Return the listing below exactly as it stands. Pictures stay out.

——

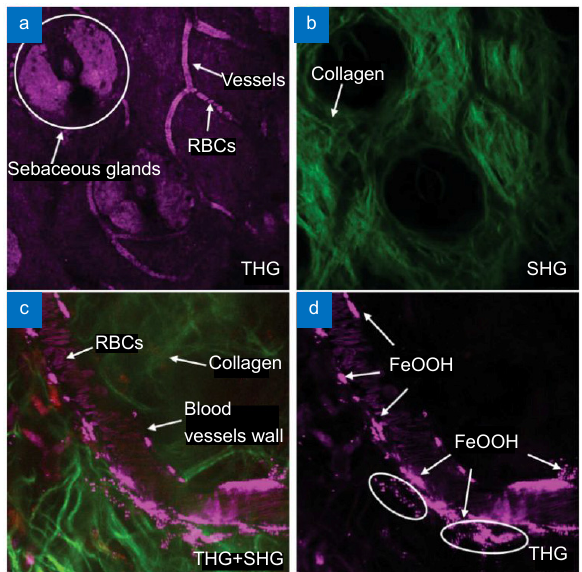
Fig. 6 | Third harmonic generation microscopic imaging of the tissues in vivo. ( a ) Third harmonic generation. ( b ) Second har- monic generation imaging of mouse ear in vivo. ( c ) Third harmonic generation and second harmonic generation. ( d ) Third harmonic generation imaging of the mouse ear after the injection of FeOOH nanoparticles. Size of view fields: (a, b) 240 µm × 240 µm, (c, d) 80 µm × 80 µm. Figure reproduced from: ref. 153 ,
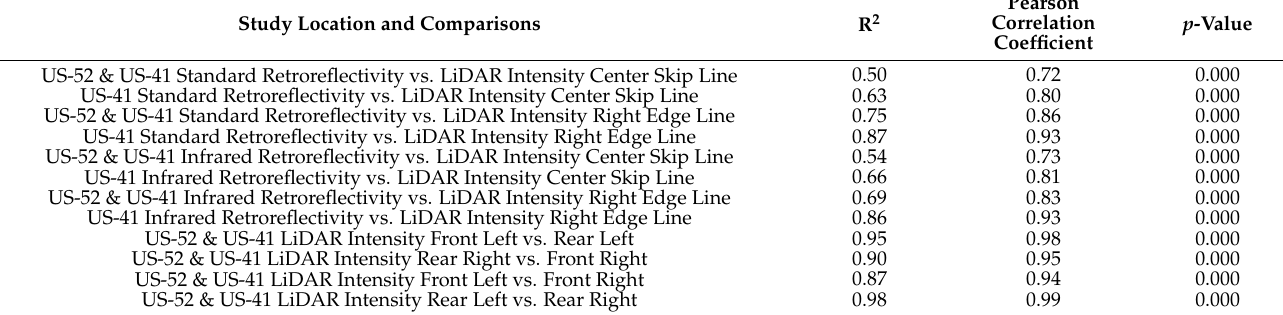
Table 1. Summary of statistical analysis.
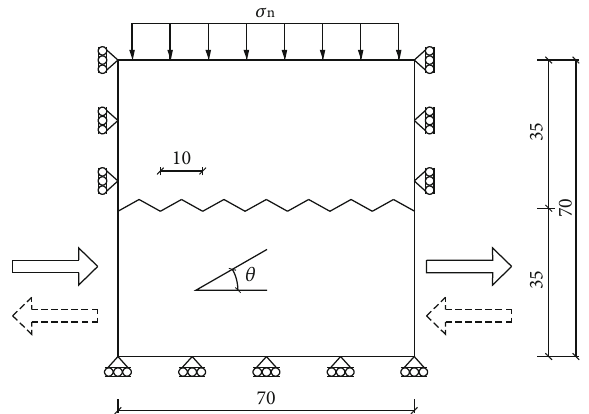
Figure 2: Sample loading process (units = mm).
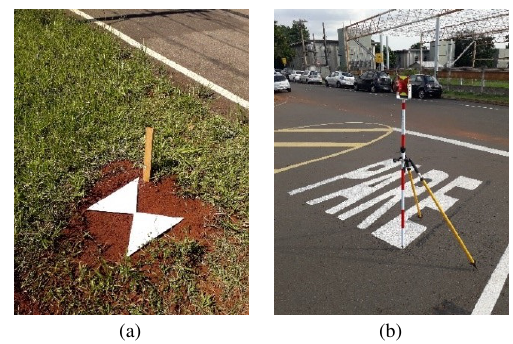
Figure 3. GCP and Check-point. a) Target using white paper sheet; b) Signing and pavement marking.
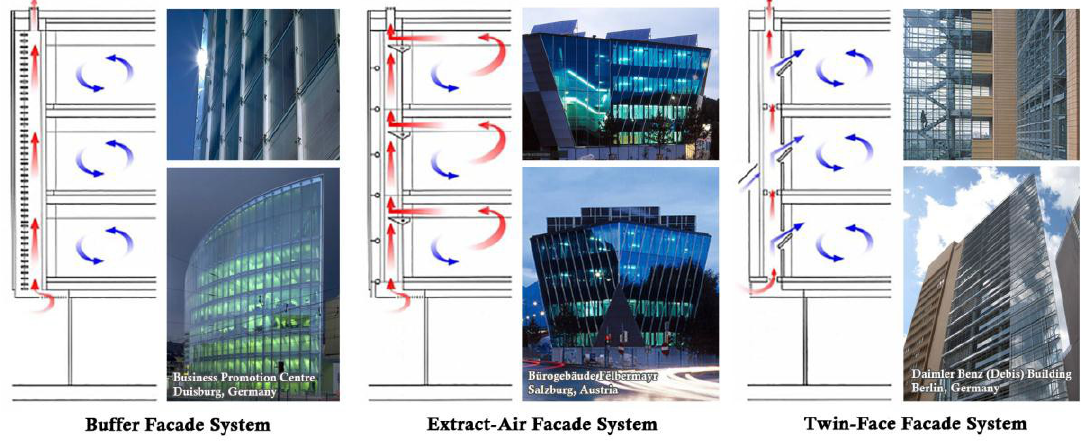
Figure 2. Examples of double façade types of buffer, twin face and extract-air, Source:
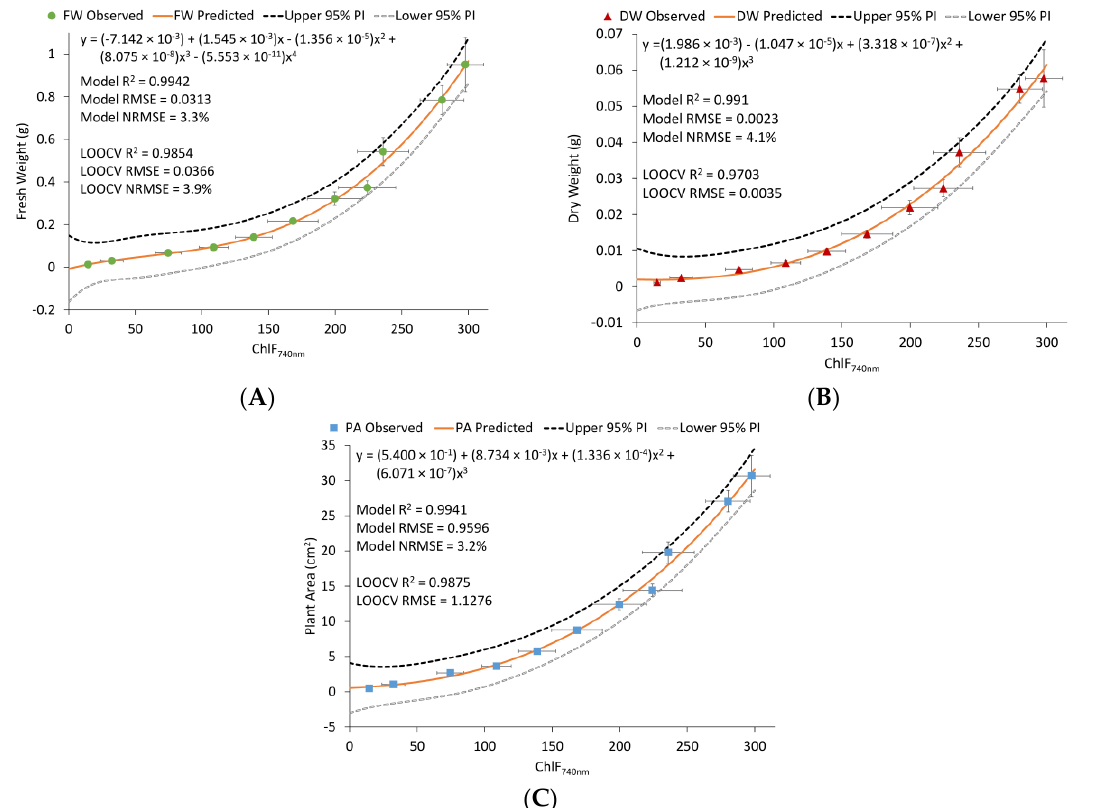
Figure 4. Final polynomial regression results for fresh weight ( A ), dry weight ( B ), and plant area ( C ), plotted as a function of chlorophyll fluorescence (ChlF 740nm ). Values represent means across four experimental replicates ( n = 12). Dashed lines indicate 95% prediction intervals (PI). Error bars show standard errors of the mean (SEM).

——

> [SOLVED PROBLEM]:
Fig. 6 | Third harmonic generation microscopic imaging of the tissues in vivo. ( a ) Third harmonic generation. ( b ) Second har- monic generation imaging of mouse ear in vivo. ( c ) Third harmonic generation and second harmonic generation. ( d ) Third harmonic generation imaging of the mouse ear after the injection of FeOOH nanoparticles. Size of view fields: (a, b) 240 µm × 240 µm, (c, d) 80 µm × 80 µm. Figure reproduced from: ref. 153 ,
Table 1. Summary of statistical analysis.
Figure 2: Sample loading process (units = mm).
Figure 3. GCP and Check-point. a) Target using white paper sheet; b) Signing and pavement marking.
Figure 2. Examples of double façade types of buffer, twin face and extract-air, Source:
Figure 4. Final polynomial regression results for fresh weight ( A ), dry weight ( B ), and plant area ( C ), plotted as a function of chlorophyll fluorescence (ChlF 740nm ). Values represent means across four experimental replicates ( n = 12). Dashed lines indicate 95% prediction intervals (PI). Error bars show standard errors of the mean (SEM).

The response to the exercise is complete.